**What you should do:**
Reproduce the entries from the line with "Δημήτρης Δελλής" up to and including the line with "Auf die Wunschliste setzen", switching "Versandkosten" to "Lieferkosten" and changing nothing else. Omit the pictures from the answer.

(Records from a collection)
========
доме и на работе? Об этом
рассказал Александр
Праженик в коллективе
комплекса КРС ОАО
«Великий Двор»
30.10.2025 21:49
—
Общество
========
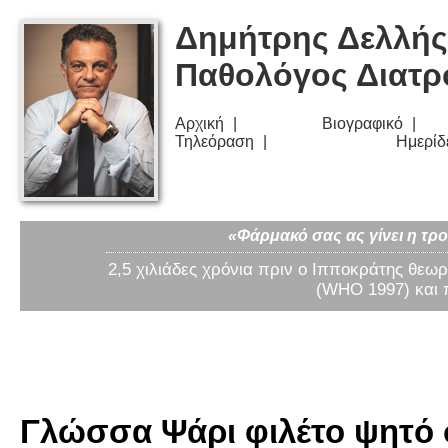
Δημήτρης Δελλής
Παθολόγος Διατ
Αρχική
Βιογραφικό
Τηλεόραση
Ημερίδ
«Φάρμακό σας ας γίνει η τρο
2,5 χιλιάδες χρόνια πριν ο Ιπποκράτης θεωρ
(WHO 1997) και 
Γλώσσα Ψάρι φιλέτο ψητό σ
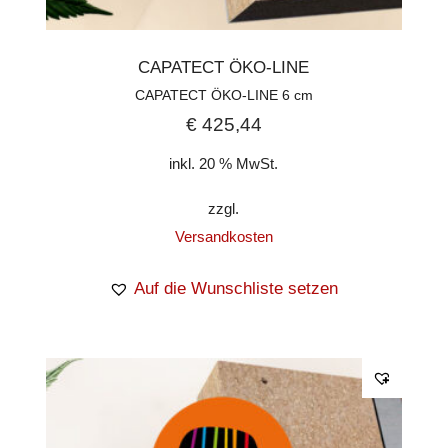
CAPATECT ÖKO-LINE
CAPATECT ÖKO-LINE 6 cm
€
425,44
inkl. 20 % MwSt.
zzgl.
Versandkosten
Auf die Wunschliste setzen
========
**Answer section:**
Δημήτρης Δελλής
Παθολόγος Διατ
Αρχική
Βιογραφικό
Τηλεόραση
Ημερίδ
«Φάρμακό σας ας γίνει η τρο
2,5 χιλιάδες χρόνια πριν ο Ιπποκράτης θεωρ
(WHO 1997) και 
Γλώσσα Ψάρι φιλέτο ψητό σ
CAPATECT ÖKO-LINE
CAPATECT ÖKO-LINE 6 cm
€
425,44
inkl. 20 % MwSt.
zzgl.
Lieferkosten
Auf die Wunschliste setzen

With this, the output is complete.